+++ Texte
Sur les périodes de comptage

Les premiers comptages ont été faits en février et mars 2019. N’est-ce pas une période sèche au sud Togo ? Quand SCANTOGO dit que désormais ils compteront en saison sèche, on trouve cela curieux d’autant que les premiers comptages effectués en saison sèche sont taxés de frauduleux, pourtant effectués par SCANTOGO même. Ces comptages sont substitués par ceux effectués en juin-juillet qui est plutôt une période de pluie. Faites-vous vous-même votre analyse.

Les différents types de plaignants par devant le juge de Tabligbo

Le premier groupe, c’est ceux qui sont sur le lot 331. Ce lot de dizaines d’hectares a vu une partie de ses biens comptés en 2013. Le reste devrait être compté en 2019. SCANTOGO a presque rasé la totalité du lot au grand dam des bonnes dames qui pleurent. Sous prétexte que l’usine avait compté la totalité des biens avant. Il faut juste produire les pièces de comptages et de dédommagement si l’usine dit vrai. Ces dames réclament leurs dédommagements.

Le deuxième groupe, c’est l’ensemble des plaignants. 1421 au total. Tout le monde réclame son PV de comptage des biens et le barème. Pour ceux qui ont perçu les 250 F etc., afin de voir sur quel critère on leur paie 250 FCFA ou 0 FCFA.

Le troisième groupe, c’est ceux qui n’ont rien eu comme dédommagement, mais leurs biens ont été comptés. SCANTOGO demande à aller recompter les biens sachant qu’après le comptage déjà fait, les gens détruisent les biens car SCANTOGO viendra raser. Les champs d’ananas, les tecks, les bananiers etc., ont été coupés dans les champs des gens après le comptage car SCANTOGO dédommage toujours après avoir compté.

La quatrième catégorie de plaignants, sont des gens dont les biens ont été comptés, détruits par autrui, mais dont les propriétaires terriens se disputent le droit de propriété. SCANTOGO, bloque les sous de dédommagement sous prétexte qu’il y a litige sur le foncier. Or s’il y a litige sur le droit de propriété de la terre, en quoi cela concerne le droit des biens champêtres dont les propriétaires sont bien connus et bien identifiés par les PV de comptage et contresignés par les propriétaires qui se disputent le sol ?
++++++
+++ Extraits de données
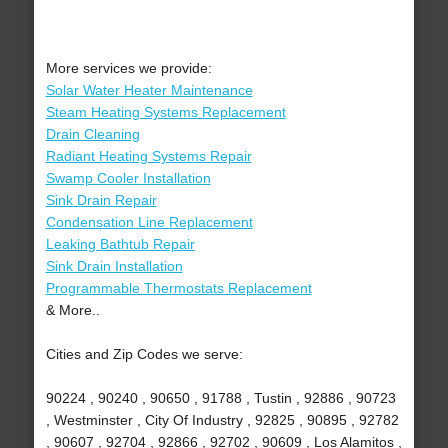
More services we provide:
Solar Water Heater Maintenance
Steam Heating Systems Replacement
Drain Cleaning
Radiant Heating Systems Repair
Swamp Cooler Installation
Sink Drain Repair
Condensation Line Replacement
Leaking Bathtub Repair
Sink Drain Installation
Programmable Thermostats Replacement
& More..
Cities and Zip Codes we serve:
90224 , 90240 , 90650 , 91788 , Tustin , 92886 , 90723
, Westminster , City Of Industry , 92825 , 90895 , 92782
, 90607 , 92704 , 92866 , 92702 , 90609 , Los Alamitos ,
++++++
Consignes:
(1) Veuillez modifier le passage du texte sur les comptages de SCANTOGO, de "Sur les périodes" jusqu'à "vous-même votre analyse.", en y remplaçant "saison sèche" par "saison des pluies".
(2) Poursuivez le texte sur les comptages de SCANTOGO à partir de son dernier paragraphe.

Liste des réponses:
(1)
Sur les périodes de comptage

Les premiers comptages ont été faits en février et mars 2019. N’est-ce pas une période sèche au sud Togo ? Quand SCANTOGO dit que désormais ils compteront en saison des pluies, on trouve cela curieux d’autant que les premiers comptages effectués en saison des pluies sont taxés de frauduleux, pourtant effectués par SCANTOGO même. Ces comptages sont substitués par ceux effectués en juin-juillet qui est plutôt une période de pluie. Faites-vous vous-même votre analyse.

(2)
Parmi ces plaintes, qu’y a-t-il d’extraordinaire si la bonne foi existe du côté de SCANTOGO ? A chacun d’en juger.

NB : Rappelons que c’est SCANTOGO qui numérote unilatéralement les lots. Donc les villageois ne connaissent que leurs champs, mais ne savent pas à quel lot ils appartiennent sans les PV de comptage des biens sur lesquels on mentionne les numéros de lot.

Sur le fait que SCANTOGO dit avoir tout payé

En pays Ouatchi, on dit qu’on ne brule pas la case du menteur, mais on la décoiffe. Demandez à SCANTOGO de produire la fiche de paiement.

Aussi, selon le juriste Gnamakou, un des bourreaux de la population de Sika Kondji, le Directeur Général de SCANTOGO Éric Goulignac a donné son feu vert pour payer plus de 1,5 milliards de dédommagements aux exploitants. Alors que le même juriste et le Directeur Administratif et RSE de SCANTOGO déclarent avoir payé tout le monde en montrant des papiers qui n’atteignent pas 350 millions. Où sont passés les 1,15 milliard de FCFA ? Aucun journaliste de leur conférence de presse ne peut le demander ?

Pourtant, on poursuit les journaux (Fraternité, Liberté et Flambeau des démocrates) pour avoir dit que seulement 135 millions ont disparu. Alors que les preuves et les déclarations des frères noirs autour du DG Éric démontrent au moins 1,15 milliard de fonds qu’on ne justifie pas. Mais les tenanciers de la conférence de presse de SCANTOGO disent avoir payé tout le monde. Que chacun voit qui dit vrai.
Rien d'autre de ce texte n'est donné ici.